—Estar está.
La portera no había abandonado el original aire de sospecha con el que había acogido a la extraña, acelerada pareja que le preguntó si el señor Santos estaba en su piso. La mujer asintió y les dejó subir sólo cuando Carmela le enseñó el carnet del partido.
—Hay tanto facha por ahí suelto.
Carvalho y Carmela casi quemaron la resistencia del timbre y nadie les contestó. De nuevo estaban ante la portera recalcitrante, recelosa ante aquella incongruencia.
—Estar está.
—Pues si está y no nos contesta es que algo ha pasado. ¿Tiene usted una llave?
Estudió la mujer los rostros de Carmela y Carvalho. Parecía convencida ante el de Carmela, pero no ante el de Carvalho.
—¿Usted también es del partido?
—Este señor es muy importante y ha venido de fuera para ver a Santos.
Enarcó las cejas, suspiró rendida, se metió en la portería y volvió con un puñado de llaves en las manos. Mientras subían los escalones entablados, la mujer buscaba la llave del apartamento de Santos y comentaba como para sí:
—Treinta años que le conozco, ya son años y nunca ha pasado una cosa así. Ventura, porque yo sigo llamándole Ventura, tiene siempre el mismo carácter, llueva o haga sol. Ya es difícil una cosa así, sobre todo en un hombre, porque donde hay un hombre hay un lunático y no exagero.

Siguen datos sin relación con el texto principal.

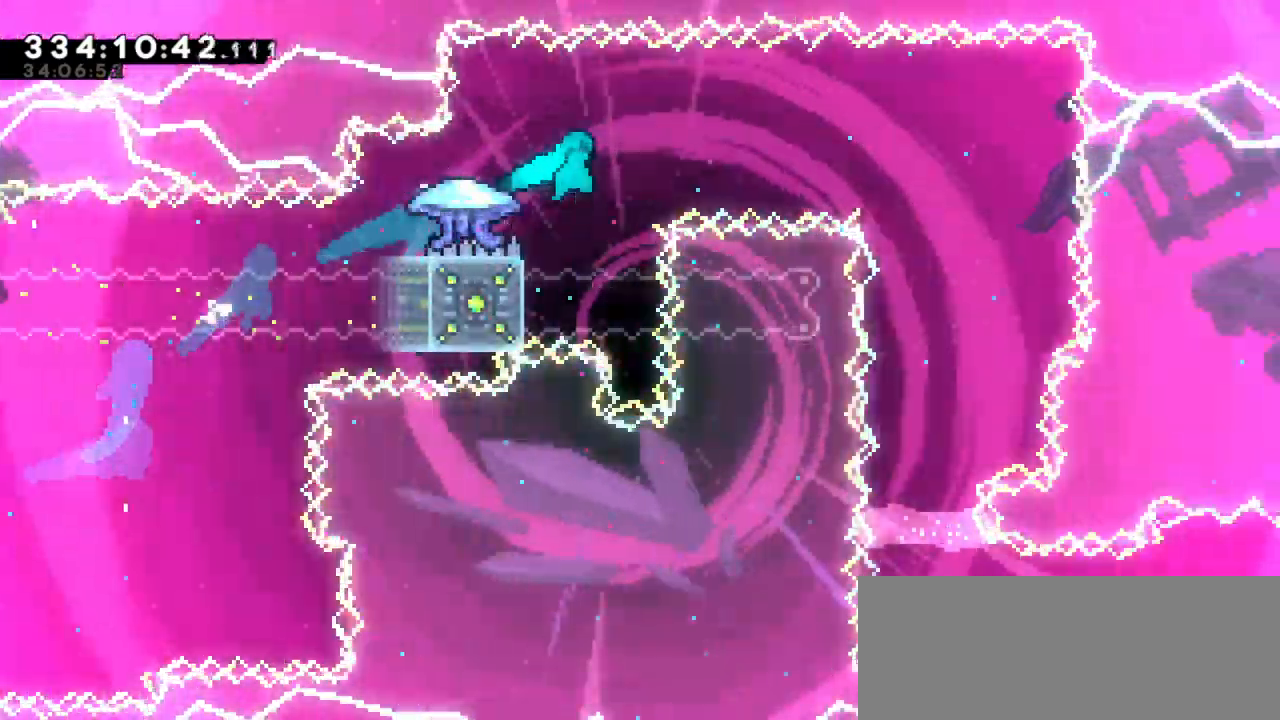
{"keys": ["left"], "events": [[50, "right", "up"], [66, "jump2", "up"], [66, "left", "down"]]}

La portera tomó posesión del rellano, valoró todos los ingredientes de la puerta y pulsó el timbre con la limpieza, seguridad y familiaridad de una experta que además era de la tribu. Contemplaba a Carvalho y Carmela como diciéndoles: A mí sí que me contesta. Y a ella tampoco le contestó. Se enfrentó a la puerta enervada por una súbita sospecha, rasgó el agujero de la cerradura con la intromisión certera de la llave y ante los tres expedicionarios apareció un recibidor sin nada que les recibiera y un pasillo más oscurecido que iluminado por una desnuda bombilla encendida.
—Señor Ventura, ¿está usted ahí? (Es que durante veinticinco años para mí se llamó Ventura y Ventura sigue siendo.) Señor Ventura, ¿está usted ahí?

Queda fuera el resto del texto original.